Blood Perfusion in Biomimetic Microfluidic Models of Pulmonary Capillary Networks

Microfluidic platforms are increasingly used to study blood microflows at true physiological scale. Indeed, lab-on-chip devices are overcoming the obstacle of manufacturing complex morphologies such as the organ-specific architectures of the microcirculation. In the present work, we utilize microfluidic platforms to devise in vitro models of the underlying pulmonary capillary networks (PCN), where capillary lengths and diameters are similar to the size of red blood cells (RBCs) ~ 5-10 µm. To better understand flow characteristics and dispersion of RBCs in PCNs, we have designed microfluidic models of alveolar capillary beds inspired by the seminal “sheet flow” model of Fung and Sobin (1969).

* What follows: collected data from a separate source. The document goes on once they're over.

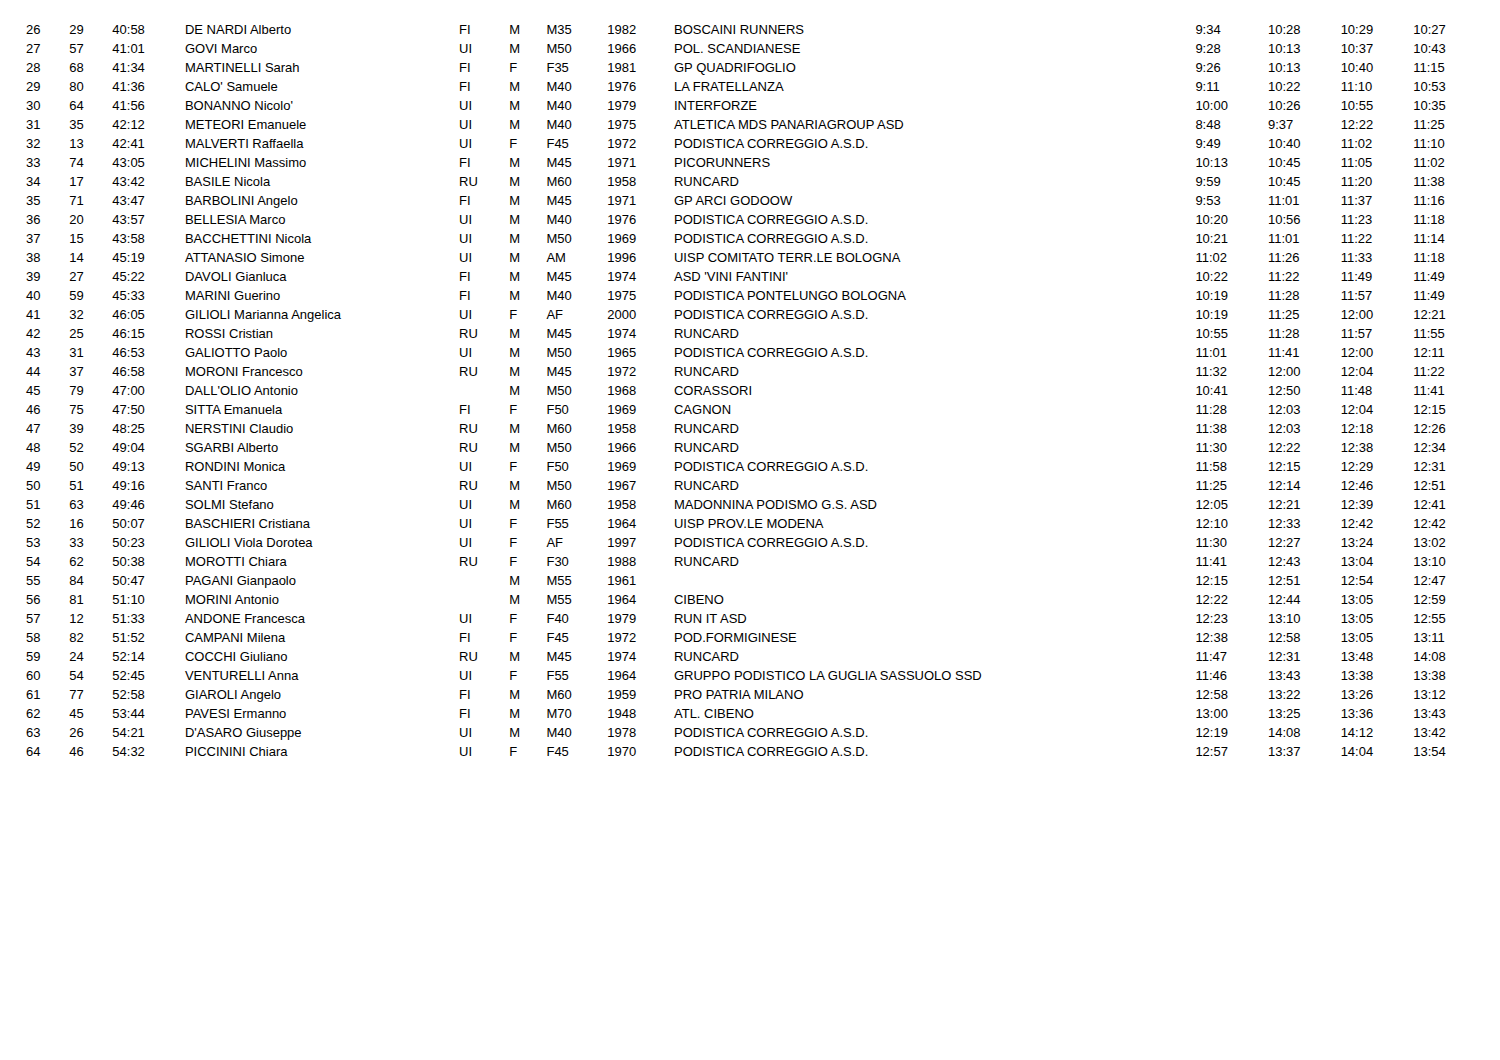| 26 | 29 | 40:58 | DE NARDI Alberto | FI | M | M35 | 1982 | BOSCAINI RUNNERS | 9:34 | 10:28 | 10:29 | 10:27 |
| 27 | 57 | 41:01 | GOVI Marco | UI | M | M50 | 1966 | POL. SCANDIANESE | 9:28 | 10:13 | 10:37 | 10:43 |
| 28 | 68 | 41:34 | MARTINELLI Sarah | FI | F | F35 | 1981 | GP QUADRIFOGLIO | 9:26 | 10:13 | 10:40 | 11:15 |
| 29 | 80 | 41:36 | CALO' Samuele | FI | M | M40 | 1976 | LA FRATELLANZA | 9:11 | 10:22 | 11:10 | 10:53 |
| 30 | 64 | 41:56 | BONANNO Nicolo' | UI | M | M40 | 1979 | INTERFORZE | 10:00 | 10:26 | 10:55 | 10:35 |
| 31 | 35 | 42:12 | METEORI Emanuele | UI | M | M40 | 1975 | ATLETICA MDS PANARIAGROUP ASD | 8:48 | 9:37 | 12:22 | 11:25 |
| 32 | 13 | 42:41 | MALVERTI Raffaella | UI | F | F45 | 1972 | PODISTICA CORREGGIO A.S.D. | 9:49 | 10:40 | 11:02 | 11:10 |
| 33 | 74 | 43:05 | MICHELINI Massimo | FI | M | M45 | 1971 | PICORUNNERS | 10:13 | 10:45 | 11:05 | 11:02 |
| 34 | 17 | 43:42 | BASILE Nicola | RU | M | M60 | 1958 | RUNCARD | 9:59 | 10:45 | 11:20 | 11:38 |
| 35 | 71 | 43:47 | BARBOLINI Angelo | FI | M | M45 | 1971 | GP ARCI GODOOW | 9:53 | 11:01 | 11:37 | 11:16 |
| 36 | 20 | 43:57 | BELLESIA Marco | UI | M | M40 | 1976 | PODISTICA CORREGGIO A.S.D. | 10:20 | 10:56 | 11:23 | 11:18 |
| 37 | 15 | 43:58 | BACCHETTINI Nicola | UI | M | M50 | 1969 | PODISTICA CORREGGIO A.S.D. | 10:21 | 11:01 | 11:22 | 11:14 |
| 38 | 14 | 45:19 | ATTANASIO Simone | UI | M | AM | 1996 | UISP COMITATO TERR.LE BOLOGNA | 11:02 | 11:26 | 11:33 | 11:18 |
| 39 | 27 | 45:22 | DAVOLI Gianluca | FI | M | M45 | 1974 | ASD 'VINI FANTINI' | 10:22 | 11:22 | 11:49 | 11:49 |
| 40 | 59 | 45:33 | MARINI Guerino | FI | M | M40 | 1975 | PODISTICA PONTELUNGO BOLOGNA | 10:19 | 11:28 | 11:57 | 11:49 |
| 41 | 32 | 46:05 | GILIOLI Marianna Angelica | UI | F | AF | 2000 | PODISTICA CORREGGIO A.S.D. | 10:19 | 11:25 | 12:00 | 12:21 |
| 42 | 25 | 46:15 | ROSSI Cristian | RU | M | M45 | 1974 | RUNCARD | 10:55 | 11:28 | 11:57 | 11:55 |
| 43 | 31 | 46:53 | GALIOTTO Paolo | UI | M | M50 | 1965 | PODISTICA CORREGGIO A.S.D. | 11:01 | 11:41 | 12:00 | 12:11 |
| 44 | 37 | 46:58 | MORONI Francesco | RU | M | M45 | 1972 | RUNCARD | 11:32 | 12:00 | 12:04 | 11:22 |
| 45 | 79 | 47:00 | DALL'OLIO Antonio | | M | M50 | 1968 | CORASSORI | 10:41 | 12:50 | 11:48 | 11:41 |
| 46 | 75 | 47:50 | SITTA Emanuela | FI | F | F50 | 1969 | CAGNON | 11:28 | 12:03 | 12:04 | 12:15 |
| 47 | 39 | 48:25 | NERSTINI Claudio | RU | M | M60 | 1958 | RUNCARD | 11:38 | 12:03 | 12:18 | 12:26 |
| 48 | 52 | 49:04 | SGARBI Alberto | RU | M | M50 | 1966 | RUNCARD | 11:30 | 12:22 | 12:38 | 12:34 |
| 49 | 50 | 49:13 | RONDINI Monica | UI | F | F50 | 1969 | PODISTICA CORREGGIO A.S.D. | 11:58 | 12:15 | 12:29 | 12:31 |
| 50 | 51 | 49:16 | SANTI Franco | RU | M | M50 | 1967 | RUNCARD | 11:25 | 12:14 | 12:46 | 12:51 |
| 51 | 63 | 49:46 | SOLMI Stefano | UI | M | M60 | 1958 | MADONNINA PODISMO G.S. ASD | 12:05 | 12:21 | 12:39 | 12:41 |
| 52 | 16 | 50:07 | BASCHIERI Cristiana | UI | F | F55 | 1964 | UISP PROV.LE MODENA | 12:10 | 12:33 | 12:42 | 12:42 |
| 53 | 33 | 50:23 | GILIOLI Viola Dorotea | UI | F | AF | 1997 | PODISTICA CORREGGIO A.S.D. | 11:30 | 12:27 | 13:24 | 13:02 |
| 54 | 62 | 50:38 | MOROTTI Chiara | RU | F | F30 | 1988 | RUNCARD | 11:41 | 12:43 | 13:04 | 13:10 |
| 55 | 84 | 50:47 | PAGANI Gianpaolo | | M | M55 | 1961 | | 12:15 | 12:51 | 12:54 | 12:47 |
| 56 | 81 | 51:10 | MORINI Antonio | | M | M55 | 1964 | CIBENO | 12:22 | 12:44 | 13:05 | 12:59 |
| 57 | 12 | 51:33 | ANDONE Francesca | UI | F | F40 | 1979 | RUN IT ASD | 12:23 | 13:10 | 13:05 | 12:55 |
| 58 | 82 | 51:52 | CAMPANI Milena | FI | F | F45 | 1972 | POD.FORMIGINESE | 12:38 | 12:58 | 13:05 | 13:11 |
| 59 | 24 | 52:14 | COCCHI Giuliano | RU | M | M45 | 1974 | RUNCARD | 11:47 | 12:31 | 13:48 | 14:08 |
| 60 | 54 | 52:45 | VENTURELLI Anna | UI | F | F55 | 1964 | GRUPPO PODISTICO LA GUGLIA SASSUOLO SSD | 11:46 | 13:43 | 13:38 | 13:38 |
| 61 | 77 | 52:58 | GIAROLI Angelo | FI | M | M60 | 1959 | PRO PATRIA MILANO | 12:58 | 13:22 | 13:26 | 13:12 |
| 62 | 45 | 53:44 | PAVESI Ermanno | FI | M | M70 | 1948 | ATL. CIBENO | 13:00 | 13:25 | 13:36 | 13:43 |
| 63 | 26 | 54:21 | D'ASARO Giuseppe | UI | M | M40 | 1978 | PODISTICA CORREGGIO A.S.D. | 12:19 | 14:08 | 14:12 | 13:42 |
| 64 | 46 | 54:32 | PICCININI Chiara | UI | F | F45 | 1970 | PODISTICA CORREGGIO A.S.D. | 12:57 | 13:37 | 14:04 | 13:54 |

Our biomimetic microfluidic PCNs feature confined arrays of staggered pillars with hydraulic diameters of 10 µm. The devices are perfused with suspensions of RBCs at varying hematocrit levels under different physiological flow rates. Whole-field velocity patterns using micro-PIV and single-cell tracking using PTV are obtained with fluorescently-labelled RBCs and discussed. Our experiments deliver a real-scale quantitative description of RBC perfusion characteristics across the pulmonary capillary microcirculation.